Now that we have a framework, how do we create a system that is convenient and easy-to-use? This has proven to be a very difficult question. As many of you know, the Center for New Media and History at George Mason University has released a powerful publication and exhibition tool called Omeka. Though Omeka is a powerful tool (and it only promises to become even more powerful), it does not provide all the tools we need to run an agile and powerful repository. After much research, I came across Islandora, a content management system created at the University of Prince Edward Island built upon Drupal. Islandora provides us with an easy-to-use system that allows us to upload an image file and have an automated workflow create OCR, PDF and XML files (including TEI) upon ingestion. The team at PEI, including Mark Leggott, Donald Moses, Joe Velaidum, and Kirsta Staplefeldt are committed to building open tools for the digital humanities community at large (and they have a digitization lab to die for). We are very impressed with their scholarly model, and we hope that they will use their experience with EMiC to collaboratively build a repository specifically geared towards digital humanists (Islandora is already hard at work in museums and universities around the world).

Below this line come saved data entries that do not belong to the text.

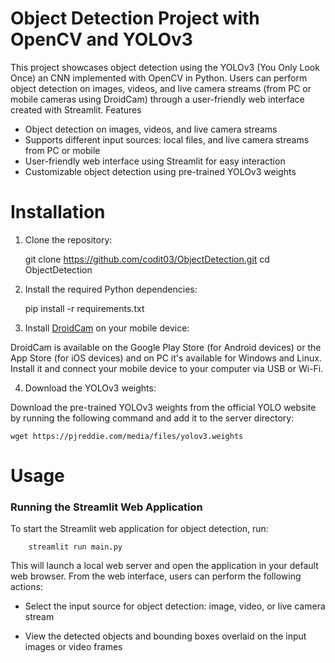 # Object Detection Project with OpenCV and YOLOv3

This project showcases object detection using the YOLOv3 (You Only Look Once) an CNN implemented with OpenCV in Python. Users can perform object detection on images, videos, and live camera streams (from PC or mobile cameras using DroidCam) through a user-friendly web interface created with Streamlit.
Features

- Object detection on images, videos, and live camera streams
- Supports different input sources: local files, and live camera streams from PC or mobile
- User-friendly web interface using Streamlit for easy interaction
- Customizable object detection using pre-trained YOLOv3 weights

# Installation

1. Clone the repository:


    git clone https://github.com/codit03/ObjectDetection.git
    cd ObjectDetection

2. Install the required Python dependencies:

  
    pip install -r requirements.txt

3. Install [DroidCam](https://www.dev47apps.com/) on your mobile device:

   
DroidCam is available on the Google Play Store (for Android devices) or the App Store (for iOS devices) and on PC it's available for Windows and Linux.
   Install it and connect your mobile device to your computer via USB or Wi-Fi.


4. Download the YOLOv3 weights:


      
Download the pre-trained YOLOv3 weights from the official YOLO website by running the following command and add it to the server directory:

    wget https://pjreddie.com/media/files/yolov3.weights


# Usage
### Running the Streamlit Web Application

To start the Streamlit web application for object detection, run:
    
        streamlit run main.py

This will launch a local web server and open the application in your default web browser. From the web interface, users can perform the following actions:

- Select the input source for object detection: image, video, or live camera stream
    
- View the detected objects and bounding boxes overlaid on the input images or video frames
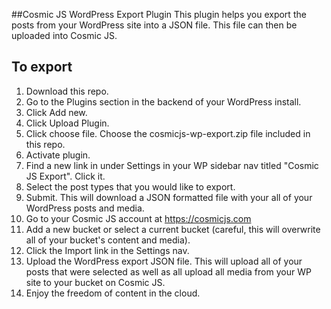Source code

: ##Cosmic JS WordPress Export Plugin
This plugin helps you export the posts from your WordPress site into a JSON file.  This file can then be uploaded into Cosmic JS.

## To export
1. Download this repo.
2. Go to the Plugins section in the backend of your WordPress install. 
3. Click Add new.
4. Click Upload Plugin.
5. Click choose file.  Choose the cosmicjs-wp-export.zip file included in this repo.
6. Activate plugin.
7. Find a new link in under Settings in your WP sidebar nav titled "Cosmic JS Export".  Click it.
8. Select the post types that you would like to export.
9. Submit.  This will download a JSON formatted file with your all of your WordPress posts and media.
10. Go to your Cosmic JS account at https://cosmicjs.com
11. Add a new bucket or select a current bucket (careful, this will overwrite all of your bucket's content and media).
12. Click the Import link in the Settings nav.
13. Upload the WordPress export JSON file. This will upload all of your posts that were selected as well as all upload all media from your WP site to your bucket on Cosmic JS.
14. Enjoy the freedom of content in the cloud.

But before we commit to a system, we need to run vigourous tests to make sure the system we build for EMiC will last long into the future. In order to ensure this, Dean Irvine has allocated funds for a study into Islandora and Omeka at the University of Alberta for EMiC use (and if all goes well, perhaps for the CWRC  as well). By the end of January, EMiC should be able to announce our findings. Our goal is to provide a complete editing and publication engine not only for our community, but the world at large as well. How will this happen when we have great tools like TILE, Omeka, Islandora, which weren’t built specifically to work with one another?

As many of you know, Meagan Timney, the other Postdoctoral Fellow at EMiC, is a talented programmer and teacher committed to the Digital Humanities (and I’m told, she is also the person who championed the idea of EMiC before it was even a proposal in the Director’s eye). She has agreed to code the necessary APIs to allow our new system to work with Fedora Commons (and thus Islandora) and Omeka. Her work will provide the Digital Humanist community and important plugin so users of Omeka and Islandora will be able to edit images on the web and in the repository. For those of you attending DHSI this summer at the University of Victoria, she will be teaching a course on “Digital Editions” (http://editingmodernism.ca/training/summer-institutes/demic/) where students will get to use this new tool in creating their own digital work. I encourage you to sign up for her course if you would like to learn how to digitize, edit, and publish a text to the web.

So, where does this leave us? Well, we hope that by the end of spring someone like David Earle will never have to look for an editing and publication engine ever again. This also means that we will be ready to start ingesting the material you have all been scanning directly into the repository. We hope EMiC will provide our community with the archive and tools it needs to start producing the texts you want to create from your various archives. We are truly on the cusp of creating an entire framework that will help scholars around the world produce and edit texts that will be nurtured in an open-source and secure repository for many years to come.